How big is this percentage of this industry?

Types Of Customers

What types of customers are you targeting with your business?

Will you be focused on enterprise customers, B2B customers that fall into the SME bucket, or direct B2C customers?

It may also be worth including what type of business model and product you are running here as this can further segment your customers. Are you a SaaS startup, a marketplace, a platform, or delivering hardware?

Customer Profiles

Who are your actual customers?

If you are a B2B business, you can begin by defining your target businesses. Which ones are ideal?

You can state your niche, geographic location, revenue size, etc. for example, “commercial real estate contractors in Colorado, with at least $10M in revenues.”
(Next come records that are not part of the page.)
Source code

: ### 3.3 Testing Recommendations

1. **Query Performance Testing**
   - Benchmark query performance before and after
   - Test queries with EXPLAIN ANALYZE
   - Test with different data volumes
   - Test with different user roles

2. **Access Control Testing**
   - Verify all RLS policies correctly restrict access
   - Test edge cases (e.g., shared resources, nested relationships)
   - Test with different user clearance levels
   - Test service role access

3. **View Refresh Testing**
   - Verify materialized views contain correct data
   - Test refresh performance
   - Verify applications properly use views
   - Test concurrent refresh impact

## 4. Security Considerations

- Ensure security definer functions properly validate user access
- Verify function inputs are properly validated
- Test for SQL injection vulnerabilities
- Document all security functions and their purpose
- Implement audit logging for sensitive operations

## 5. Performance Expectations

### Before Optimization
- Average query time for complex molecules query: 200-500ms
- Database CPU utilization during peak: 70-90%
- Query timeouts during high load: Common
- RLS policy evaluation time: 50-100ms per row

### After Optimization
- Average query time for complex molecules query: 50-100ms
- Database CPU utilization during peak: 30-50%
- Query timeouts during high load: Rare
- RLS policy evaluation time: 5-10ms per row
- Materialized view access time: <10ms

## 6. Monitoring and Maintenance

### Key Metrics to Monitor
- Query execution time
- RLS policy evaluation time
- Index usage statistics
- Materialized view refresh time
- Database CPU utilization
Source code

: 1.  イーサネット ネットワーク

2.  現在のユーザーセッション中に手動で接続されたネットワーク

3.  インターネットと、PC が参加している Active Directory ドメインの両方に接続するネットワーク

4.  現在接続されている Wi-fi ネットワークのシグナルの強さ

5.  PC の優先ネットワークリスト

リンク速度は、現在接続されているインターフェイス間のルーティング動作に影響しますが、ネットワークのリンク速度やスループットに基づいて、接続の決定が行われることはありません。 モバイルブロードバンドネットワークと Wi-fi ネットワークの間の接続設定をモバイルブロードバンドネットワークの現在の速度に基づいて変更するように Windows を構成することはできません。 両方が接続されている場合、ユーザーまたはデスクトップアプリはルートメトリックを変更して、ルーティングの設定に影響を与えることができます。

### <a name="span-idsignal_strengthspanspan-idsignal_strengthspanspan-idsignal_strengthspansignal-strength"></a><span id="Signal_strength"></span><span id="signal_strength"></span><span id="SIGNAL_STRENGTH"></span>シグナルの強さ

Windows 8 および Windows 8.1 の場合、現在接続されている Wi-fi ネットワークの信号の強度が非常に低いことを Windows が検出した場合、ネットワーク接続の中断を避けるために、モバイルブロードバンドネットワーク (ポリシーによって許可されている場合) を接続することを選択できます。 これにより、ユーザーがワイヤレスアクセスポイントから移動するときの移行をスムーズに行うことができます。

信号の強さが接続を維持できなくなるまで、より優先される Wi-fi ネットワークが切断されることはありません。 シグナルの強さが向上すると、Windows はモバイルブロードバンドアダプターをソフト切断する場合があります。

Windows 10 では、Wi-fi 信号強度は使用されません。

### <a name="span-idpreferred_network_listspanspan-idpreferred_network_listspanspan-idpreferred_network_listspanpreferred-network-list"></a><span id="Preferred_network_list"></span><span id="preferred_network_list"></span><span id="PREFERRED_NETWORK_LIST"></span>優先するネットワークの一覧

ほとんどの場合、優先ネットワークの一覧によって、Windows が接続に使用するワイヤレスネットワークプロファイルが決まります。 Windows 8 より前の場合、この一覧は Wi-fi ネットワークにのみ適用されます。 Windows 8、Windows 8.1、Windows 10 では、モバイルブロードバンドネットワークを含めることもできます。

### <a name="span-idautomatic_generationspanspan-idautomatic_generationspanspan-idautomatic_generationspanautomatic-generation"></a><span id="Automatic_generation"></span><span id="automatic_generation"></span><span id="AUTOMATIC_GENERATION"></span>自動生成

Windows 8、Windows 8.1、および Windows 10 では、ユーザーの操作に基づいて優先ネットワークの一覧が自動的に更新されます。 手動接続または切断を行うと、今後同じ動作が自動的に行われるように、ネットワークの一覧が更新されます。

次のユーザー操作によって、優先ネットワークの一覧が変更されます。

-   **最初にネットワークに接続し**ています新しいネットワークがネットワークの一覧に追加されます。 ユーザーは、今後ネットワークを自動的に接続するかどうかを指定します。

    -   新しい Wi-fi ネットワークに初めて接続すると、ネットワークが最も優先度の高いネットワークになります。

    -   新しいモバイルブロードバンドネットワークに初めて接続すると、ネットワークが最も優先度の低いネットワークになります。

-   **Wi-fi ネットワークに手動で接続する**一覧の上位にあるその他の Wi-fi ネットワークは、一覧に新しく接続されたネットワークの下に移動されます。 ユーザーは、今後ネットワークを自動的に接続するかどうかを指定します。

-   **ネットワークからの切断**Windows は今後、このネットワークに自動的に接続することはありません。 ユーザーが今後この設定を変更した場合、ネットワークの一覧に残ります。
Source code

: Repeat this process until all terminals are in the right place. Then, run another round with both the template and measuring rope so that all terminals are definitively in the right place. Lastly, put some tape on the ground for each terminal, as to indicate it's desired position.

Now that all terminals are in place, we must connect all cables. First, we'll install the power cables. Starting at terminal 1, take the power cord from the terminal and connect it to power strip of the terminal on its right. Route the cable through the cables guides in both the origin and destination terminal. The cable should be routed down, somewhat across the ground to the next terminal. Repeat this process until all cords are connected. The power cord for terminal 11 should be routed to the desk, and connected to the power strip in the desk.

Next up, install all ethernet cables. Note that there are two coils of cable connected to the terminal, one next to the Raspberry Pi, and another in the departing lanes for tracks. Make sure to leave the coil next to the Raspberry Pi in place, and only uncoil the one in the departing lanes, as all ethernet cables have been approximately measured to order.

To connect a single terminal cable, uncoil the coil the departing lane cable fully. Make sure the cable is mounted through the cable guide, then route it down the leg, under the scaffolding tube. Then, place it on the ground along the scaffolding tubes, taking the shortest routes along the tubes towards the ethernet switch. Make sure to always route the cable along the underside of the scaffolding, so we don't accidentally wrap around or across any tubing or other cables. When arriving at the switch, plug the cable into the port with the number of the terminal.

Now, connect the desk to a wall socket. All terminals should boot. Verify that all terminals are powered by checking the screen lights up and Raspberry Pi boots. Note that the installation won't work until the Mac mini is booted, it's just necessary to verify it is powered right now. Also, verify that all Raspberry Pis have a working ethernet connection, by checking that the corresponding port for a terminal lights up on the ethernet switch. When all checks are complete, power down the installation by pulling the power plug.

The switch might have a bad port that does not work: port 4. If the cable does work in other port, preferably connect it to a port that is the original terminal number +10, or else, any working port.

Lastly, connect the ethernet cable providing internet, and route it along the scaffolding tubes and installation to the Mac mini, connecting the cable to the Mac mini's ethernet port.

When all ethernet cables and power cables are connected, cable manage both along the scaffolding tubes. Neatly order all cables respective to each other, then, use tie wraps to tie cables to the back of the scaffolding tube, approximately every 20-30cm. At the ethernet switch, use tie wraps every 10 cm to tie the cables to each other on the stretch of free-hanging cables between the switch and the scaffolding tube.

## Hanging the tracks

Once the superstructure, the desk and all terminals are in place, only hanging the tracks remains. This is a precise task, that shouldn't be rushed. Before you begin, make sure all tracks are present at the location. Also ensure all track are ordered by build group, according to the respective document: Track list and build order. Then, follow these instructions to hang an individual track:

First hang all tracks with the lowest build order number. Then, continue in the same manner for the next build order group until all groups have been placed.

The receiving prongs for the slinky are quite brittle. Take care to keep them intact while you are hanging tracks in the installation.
As a part of this, you may want to expand on these profiles to include your target business customers’ buying process, pain points, and aspirations. How do they make the decision to buy new things like you are offering? What are the steps? What pain are they experiencing or wanting to avoid? What pleasure are they seeking?

Customer Personas

No matter who you think your customers are, it all comes down to people. This is true whether you are going directly to consumers or B2B. Business buying decisions are made by real human people too.

Most startups step out thinking they are targeting the CEO. Yet, in the vast majority of cases, you may find that they are not directly making this decision, or if they are, they are doing it on the recommendation of someone else they trust on their team.

For example, if you are marketing to chains of education institutions, it is highly unlikely that you’ll be selling directly to the founder. It could be to the head of the marketing department, HR, or administration. Or, at a fintech company it may be selling to the CIO, CFO, CMO, or another department lead further down the food chain.

You need to know who this decision maker is, and have profiles on them. The good news is that they will typically be much easier to reach than the CEO.

This is where you get really granular in defining your target market and customers. The more detail the better.

It’s worth noting that you may not be able to target advertising according to every filter anymore. Major platforms like Google and Facebook have been restricting targeting filters to avoid accidental discrimination.

Still, the more you and your teams know about your customers, the better you can serve them, and the more effective and profitable your business will be.

Your customer profile may include details like:

  • Job titles
  • Income levels
  • Housing status
  • Geographic area
  • Preferred social media
  • Brand affinities
  • Where and how they shop
  • Their pain points and aspirations
  • Where they hang out

This information will be used throughout your product design, branding, selling, and marketing.

Summary

Defining your target market is extremely important. It is worth every minute you put into it. It will speed along everything else you do. Having a clear picture of this and being able to display the data simply in your pitch deck can and will make all the difference in getting funded. This data will also aid you in creating accurate financial models and financial planning.